17 septembre 1998 |
La fin de l'apartheid a mis la table à une alimentation typiquement occidentale. Pour le meilleur et pour le pire...
En 1984, les enfants noirs des grandes villes d'Afrique du Sud avaient une alimentation riche en hydrates de carbone et pauvre en matières grasses (moins de 30 %). En 1995, une révolution sociale plus tard, les enfants du même groupe d'âge avaient un régime composé de 41 % de matières grasses qui s'apparentait à celui des enfants des pays occidentaux. Voilà l'un des constats qui se dégagent d'une étude effectuée par Huguette Turgeon-O'Brien, professeure au Département des sciences des aliments et de nutrition, et par ses collègues sud-africains Jennifer M. MacKeown, Peter E. Cleaton-Jones et A. W. Edwards.

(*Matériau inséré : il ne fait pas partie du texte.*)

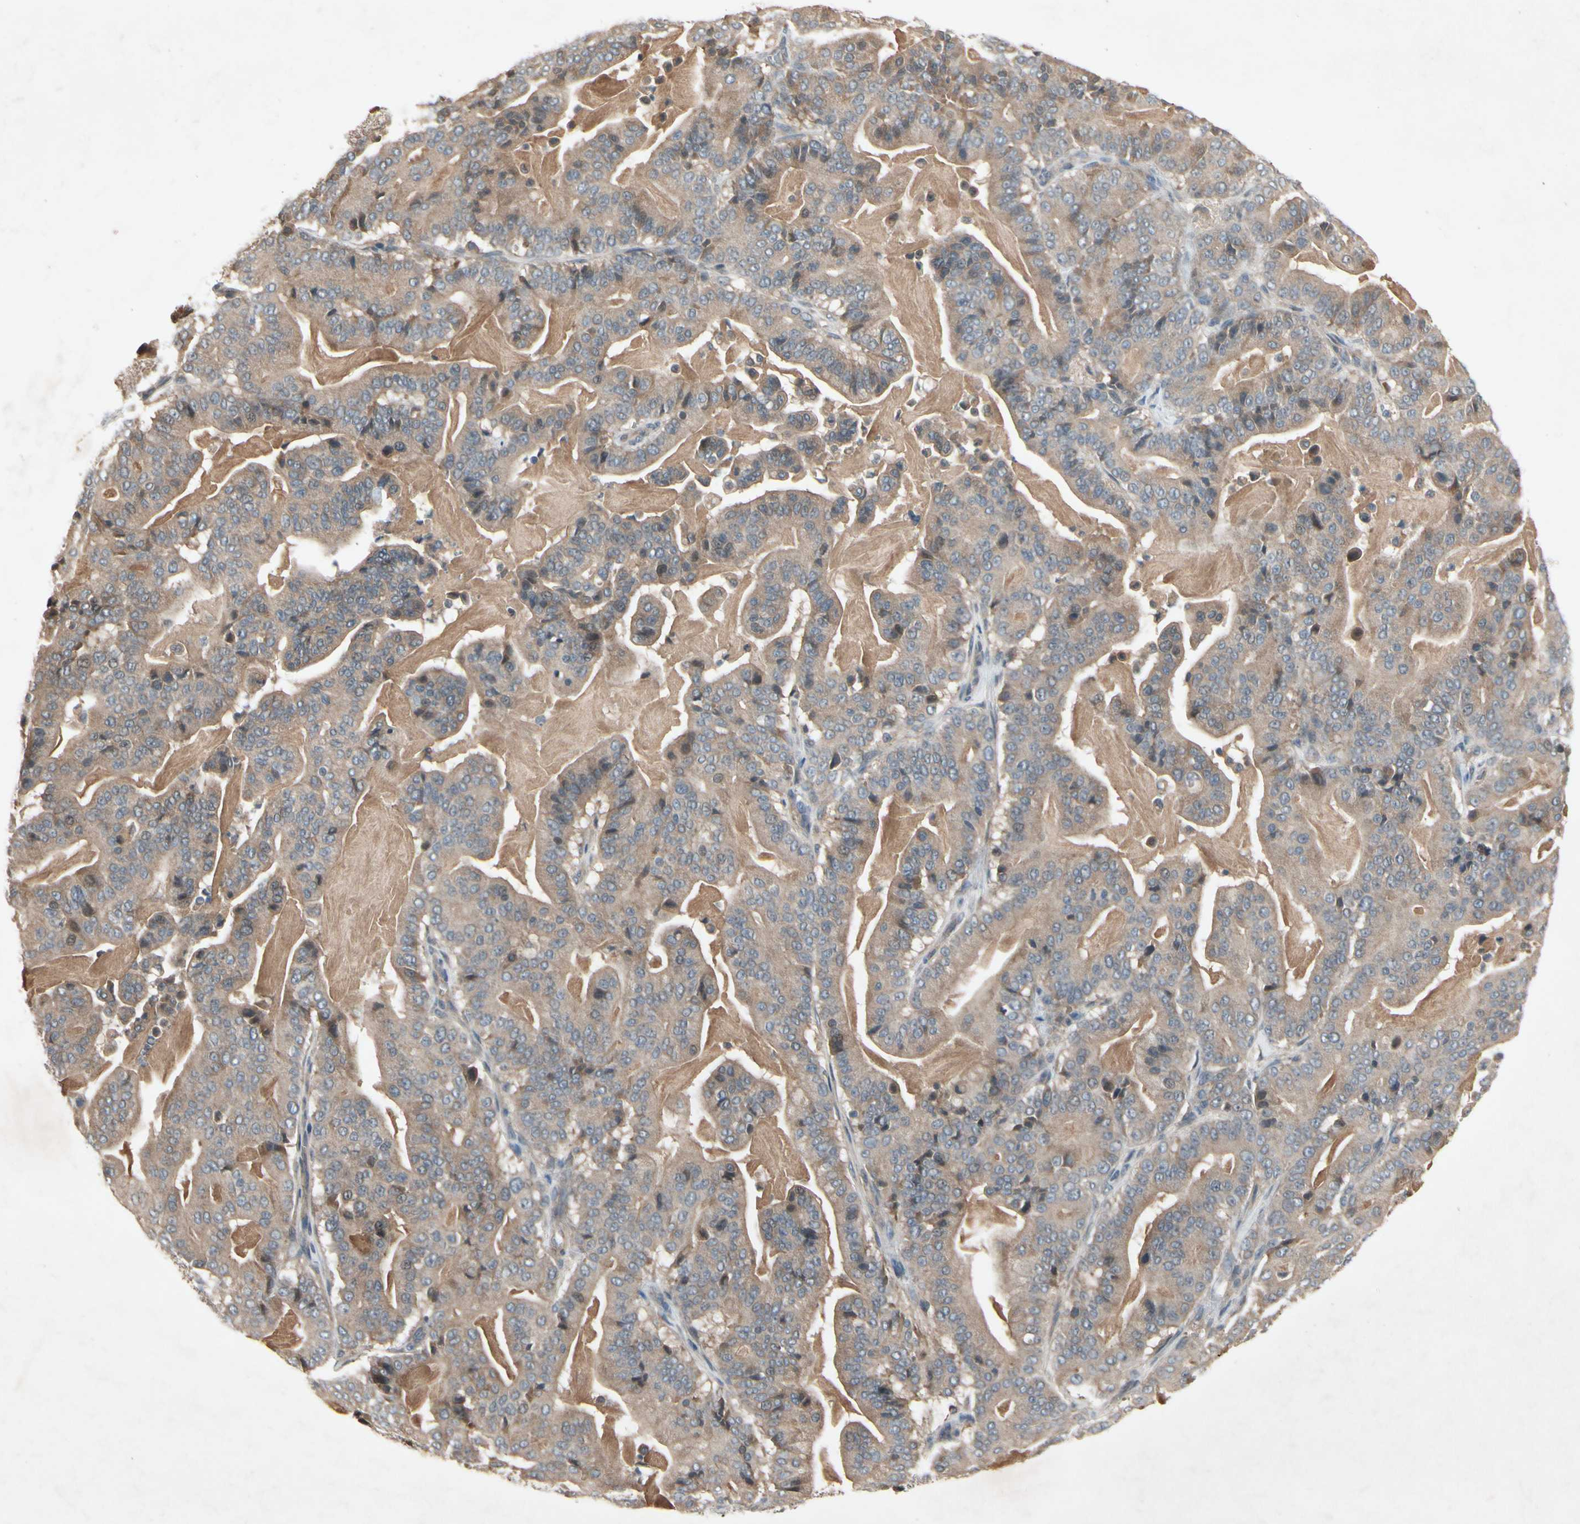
{"staining": {"intensity": "moderate", "quantity": ">75%", "location": "cytoplasmic/membranous"}, "tissue": "pancreatic cancer", "cell_type": "Tumor cells", "image_type": "cancer", "snomed": [{"axis": "morphology", "description": "Adenocarcinoma, NOS"}, {"axis": "topography", "description": "Pancreas"}], "caption": "A brown stain shows moderate cytoplasmic/membranous expression of a protein in human pancreatic cancer (adenocarcinoma) tumor cells. The protein of interest is shown in brown color, while the nuclei are stained blue.", "gene": "NSF", "patient": {"sex": "male", "age": 63}}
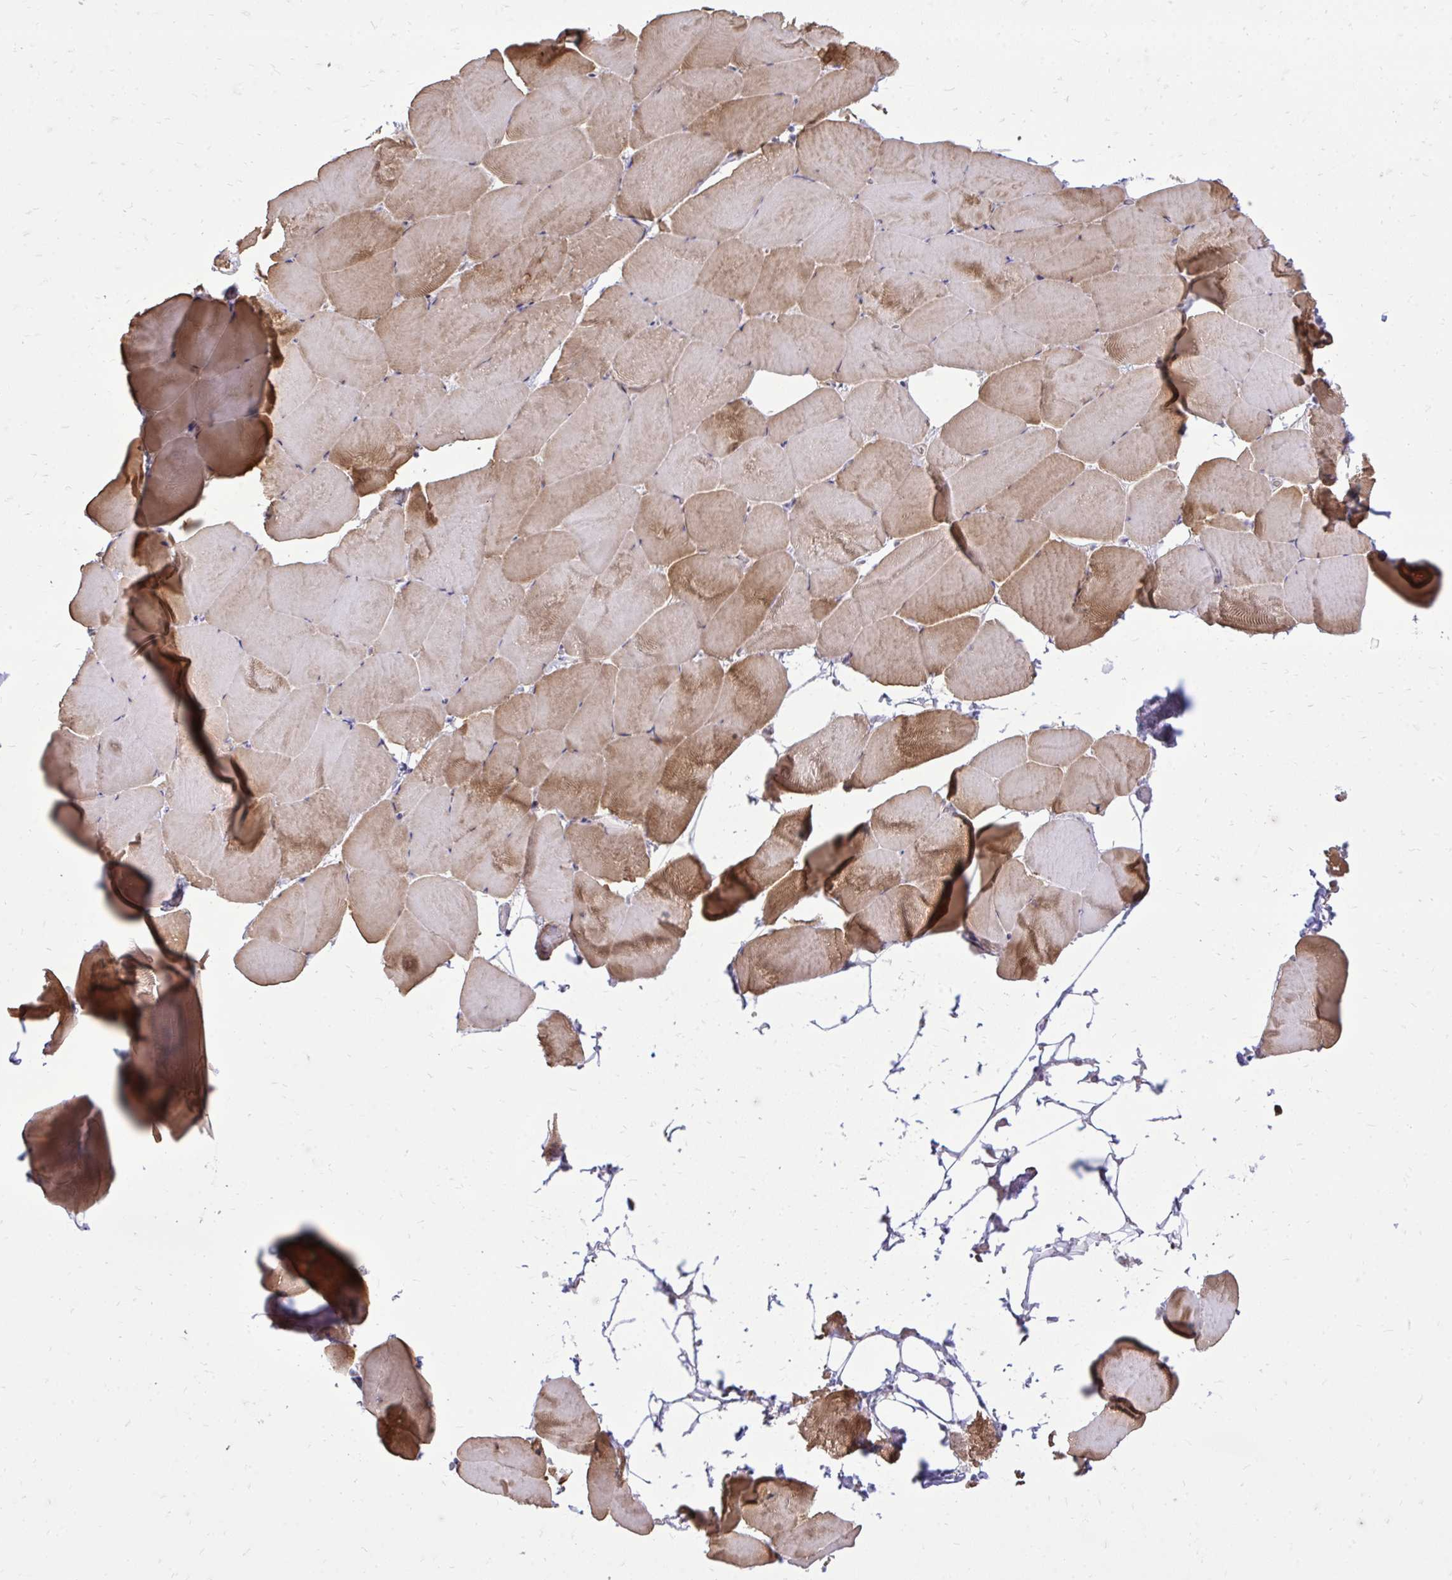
{"staining": {"intensity": "moderate", "quantity": "25%-75%", "location": "cytoplasmic/membranous"}, "tissue": "skeletal muscle", "cell_type": "Myocytes", "image_type": "normal", "snomed": [{"axis": "morphology", "description": "Normal tissue, NOS"}, {"axis": "topography", "description": "Skeletal muscle"}], "caption": "This histopathology image exhibits unremarkable skeletal muscle stained with immunohistochemistry (IHC) to label a protein in brown. The cytoplasmic/membranous of myocytes show moderate positivity for the protein. Nuclei are counter-stained blue.", "gene": "SLC7A5", "patient": {"sex": "female", "age": 64}}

Cette recherche, menée auprès de 1 500 enfants noirs de cinq ans habitant Soweto et Johannesburg, visait à mesurer l'ampleur des changements alimentaires survenus dans la foulée d'une décennie de bouleversements sociaux sans précédent en Afrique du Sud. La période 1984-1995 a été marquée par la fin de l'apartheid, les premières élections multiraciales et l'accession au pouvoir de l'ANC en 1994. Parallèlement à ces événements, la disponibilité de la nourriture augmentait, la situation socio-économique s'améliorait et les communautés noires des grandes villes adoptaient un mode de vie plus occidental, jusque dans leur assiette, semble-t-il. En effet, les chercheurs ont observé, pendant cette période, une augmentation de 35 % dans la consommation de calories qui est passée de 1 560 à 2 096 kcal par jour. La norme pour les enfants de ce groupe d'âge se situe à 1 800 kcal. En onze années, la consommation de gras a augmenté de 83 % et celle du sucre et des protéines de 20 %.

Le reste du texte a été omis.